The National Aquarium in Baltimore is an amazing place. It's a place you can sit down in front of a coral reef tank and watch the fish swim by, a place you can see dolphins jumping in a training session or streaking by the underwater viewing window, a place that holds pieces of Australia and the Amazon together under one roof. My family goes there quite often, especially since my husband's parents live in Baltimore. We headed up there this weekend, as we often do when we need a little cheering. My husband's parents are unfailingly loving and welcoming, so a few hours at the aquarium followed by an afternoon at their house is often the tune up we need.
Recently though there's something at the aquarium that upsets our daughter. They have a sea turtle named Calypso swimming in the main tank. Calypso is huge and I'm not sure exactly how old, but I remember her from visiting when I was in college. The problem is, Calypso has only one arm. She is a rescued turtle and at some point her arm became badly infected and had to be amputated. My daughter never noticed the missing arm until recently (growth and development are not an unmixed blessing, you see) but now that she has it really upsets her.
The first time she noticed she was almost in tears. We had to get a helpful volunteer to explain that Calypso is very happy in the tank. The kind woman explained that Calypso plays with the divers and insists that they pet her, and that she eats brussels sprouts like ice cream, and that seemed to be enough to calm our daughter down. We were able to go look at dolphins after that and enjoy the rest of the day. However ever since then our daughter repeatedly asks for a story about Calypso. Sometimes she uses the name and sometimes she says the "cutted-off-arm-turtle."
The request for the story comes out of the blue, sometimes at home while we're getting ready for bed, sometimes in the car, sometimes while we're out and about. We've probably told it about 30 times by now. I tell her the story each time, using the same words as much as I can. I gently explain that Calypso's arm got infected and was making her whole body sick, and she was sad and couldn't play. She was getting sicker and sicker and the vets couldn't make her better and were afraid she might die. Until one day a wise vet said they needed to cut off her arm. So they gave her medicine to make her sleepy and more medicine so she wouldn't feel pain and they very carefully removed her arm. When Calypso woke up from the medicine her infection was gone, she felt much better and was able to go swim with her friends in the tank and eat brussels sprouts and be petted by the divers.

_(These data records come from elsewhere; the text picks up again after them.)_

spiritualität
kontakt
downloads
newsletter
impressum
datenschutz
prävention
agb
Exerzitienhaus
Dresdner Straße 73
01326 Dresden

This seems to be helping as this time at the aquarium there were no tears. We looked for Calypso and then went on to other exhibits and all seemed well. I wonder though what a three and a half-year old takes from a story like this, how she puts everything together. I know she knows what being sick is, since we've been doing a lot of that lately at our house. We've had to talk about death recently too as my daughter has both experienced the loss of our cat and also started asking questions like "where's your Mommy, Mimi?" to my mother. I don't want her to be afraid that when she is ill something dreadful is going to happen to her, and so far I don't think she is. I'm constantly surprised, though, at the new challenges parenting presents.